Reproduce all of the rows below word for word, leaving out the pictures.

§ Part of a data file
-- START --

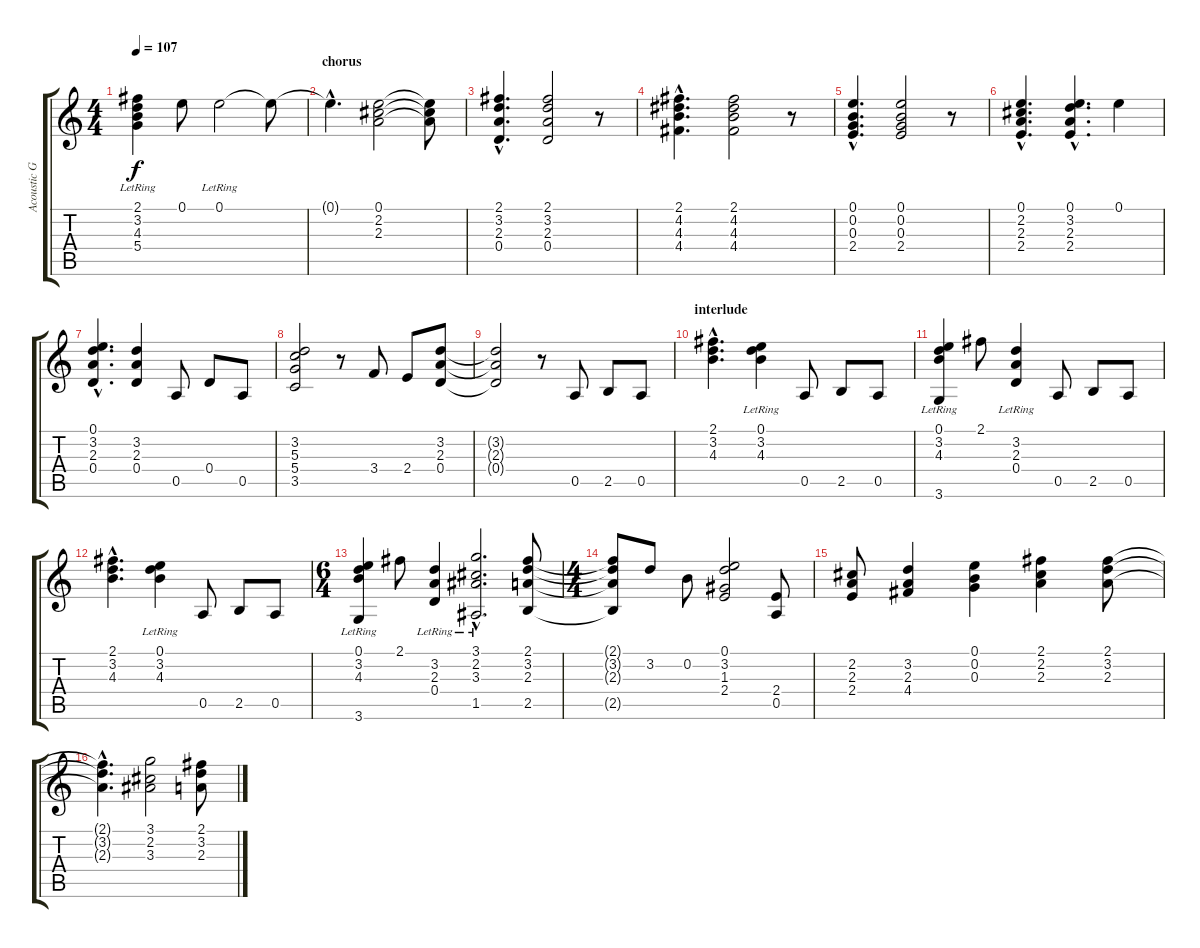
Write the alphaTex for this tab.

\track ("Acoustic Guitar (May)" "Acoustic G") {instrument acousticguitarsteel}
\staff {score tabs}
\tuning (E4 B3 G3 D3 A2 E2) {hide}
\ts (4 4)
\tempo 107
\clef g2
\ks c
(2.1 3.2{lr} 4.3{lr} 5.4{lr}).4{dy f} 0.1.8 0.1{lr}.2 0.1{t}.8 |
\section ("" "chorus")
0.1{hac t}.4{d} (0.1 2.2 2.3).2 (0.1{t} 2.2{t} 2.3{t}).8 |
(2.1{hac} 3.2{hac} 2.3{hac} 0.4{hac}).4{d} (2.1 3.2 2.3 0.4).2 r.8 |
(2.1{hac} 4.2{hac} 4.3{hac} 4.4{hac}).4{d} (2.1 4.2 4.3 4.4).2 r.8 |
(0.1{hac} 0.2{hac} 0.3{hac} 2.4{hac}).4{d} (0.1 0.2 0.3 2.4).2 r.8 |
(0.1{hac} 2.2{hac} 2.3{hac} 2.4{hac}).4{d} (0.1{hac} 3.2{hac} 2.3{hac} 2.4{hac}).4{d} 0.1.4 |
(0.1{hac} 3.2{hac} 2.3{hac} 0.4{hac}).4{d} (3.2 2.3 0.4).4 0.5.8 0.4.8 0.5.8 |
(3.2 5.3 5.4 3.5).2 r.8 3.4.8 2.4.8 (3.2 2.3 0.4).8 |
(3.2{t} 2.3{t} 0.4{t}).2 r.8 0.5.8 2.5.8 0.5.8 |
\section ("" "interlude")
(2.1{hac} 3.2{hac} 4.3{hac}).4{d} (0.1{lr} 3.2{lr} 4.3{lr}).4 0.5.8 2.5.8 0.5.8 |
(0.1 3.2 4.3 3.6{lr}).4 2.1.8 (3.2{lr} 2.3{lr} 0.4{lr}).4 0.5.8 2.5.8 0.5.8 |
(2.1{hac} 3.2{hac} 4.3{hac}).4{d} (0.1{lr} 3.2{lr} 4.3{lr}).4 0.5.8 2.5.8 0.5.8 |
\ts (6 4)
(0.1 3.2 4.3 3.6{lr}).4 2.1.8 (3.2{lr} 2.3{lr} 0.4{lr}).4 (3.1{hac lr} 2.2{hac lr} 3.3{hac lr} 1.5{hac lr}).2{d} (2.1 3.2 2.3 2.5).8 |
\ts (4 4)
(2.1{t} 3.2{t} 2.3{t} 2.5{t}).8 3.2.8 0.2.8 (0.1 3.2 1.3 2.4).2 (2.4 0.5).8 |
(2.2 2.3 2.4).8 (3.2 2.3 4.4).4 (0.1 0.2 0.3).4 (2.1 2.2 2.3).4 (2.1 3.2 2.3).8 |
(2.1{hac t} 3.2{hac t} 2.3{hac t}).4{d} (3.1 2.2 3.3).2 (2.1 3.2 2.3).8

-- END --

§ Full solution
Write the alphaTex for this tab.

\track ("Acoustic Guitar (May)" "Acoustic G") {instrument acousticguitarsteel}
\staff {score tabs}
\tuning (E4 B3 G3 D3 A2 E2) {hide}
\ts (4 4)
\tempo 107
\clef g2
\ks c
(2.1 3.2{lr} 4.3{lr} 5.4{lr}).4{dy f} 0.1.8 0.1{lr}.2 0.1{t}.8 |
\section ("" "chorus")
0.1{hac t}.4{d} (0.1 2.2 2.3).2 (0.1{t} 2.2{t} 2.3{t}).8 |
(2.1{hac} 3.2{hac} 2.3{hac} 0.4{hac}).4{d} (2.1 3.2 2.3 0.4).2 r.8 |
(2.1{hac} 4.2{hac} 4.3{hac} 4.4{hac}).4{d} (2.1 4.2 4.3 4.4).2 r.8 |
(0.1{hac} 0.2{hac} 0.3{hac} 2.4{hac}).4{d} (0.1 0.2 0.3 2.4).2 r.8 |
(0.1{hac} 2.2{hac} 2.3{hac} 2.4{hac}).4{d} (0.1{hac} 3.2{hac} 2.3{hac} 2.4{hac}).4{d} 0.1.4 |
(0.1{hac} 3.2{hac} 2.3{hac} 0.4{hac}).4{d} (3.2 2.3 0.4).4 0.5.8 0.4.8 0.5.8 |
(3.2 5.3 5.4 3.5).2 r.8 3.4.8 2.4.8 (3.2 2.3 0.4).8 |
(3.2{t} 2.3{t} 0.4{t}).2 r.8 0.5.8 2.5.8 0.5.8 |
\section ("" "interlude")
(2.1{hac} 3.2{hac} 4.3{hac}).4{d} (0.1{lr} 3.2{lr} 4.3{lr}).4 0.5.8 2.5.8 0.5.8 |
(0.1 3.2 4.3 3.6{lr}).4 2.1.8 (3.2{lr} 2.3{lr} 0.4{lr}).4 0.5.8 2.5.8 0.5.8 |
(2.1{hac} 3.2{hac} 4.3{hac}).4{d} (0.1{lr} 3.2{lr} 4.3{lr}).4 0.5.8 2.5.8 0.5.8 |
\ts (6 4)
(0.1 3.2 4.3 3.6{lr}).4 2.1.8 (3.2{lr} 2.3{lr} 0.4{lr}).4 (3.1{hac lr} 2.2{hac lr} 3.3{hac lr} 1.5{hac lr}).2{d} (2.1 3.2 2.3 2.5).8 |
\ts (4 4)
(2.1{t} 3.2{t} 2.3{t} 2.5{t}).8 3.2.8 0.2.8 (0.1 3.2 1.3 2.4).2 (2.4 0.5).8 |
(2.2 2.3 2.4).8 (3.2 2.3 4.4).4 (0.1 0.2 0.3).4 (2.1 2.2 2.3).4 (2.1 3.2 2.3).8 |
(2.1{hac t} 3.2{hac t} 2.3{hac t}).4{d} (3.1 2.2 3.3).2 (2.1 3.2 2.3).8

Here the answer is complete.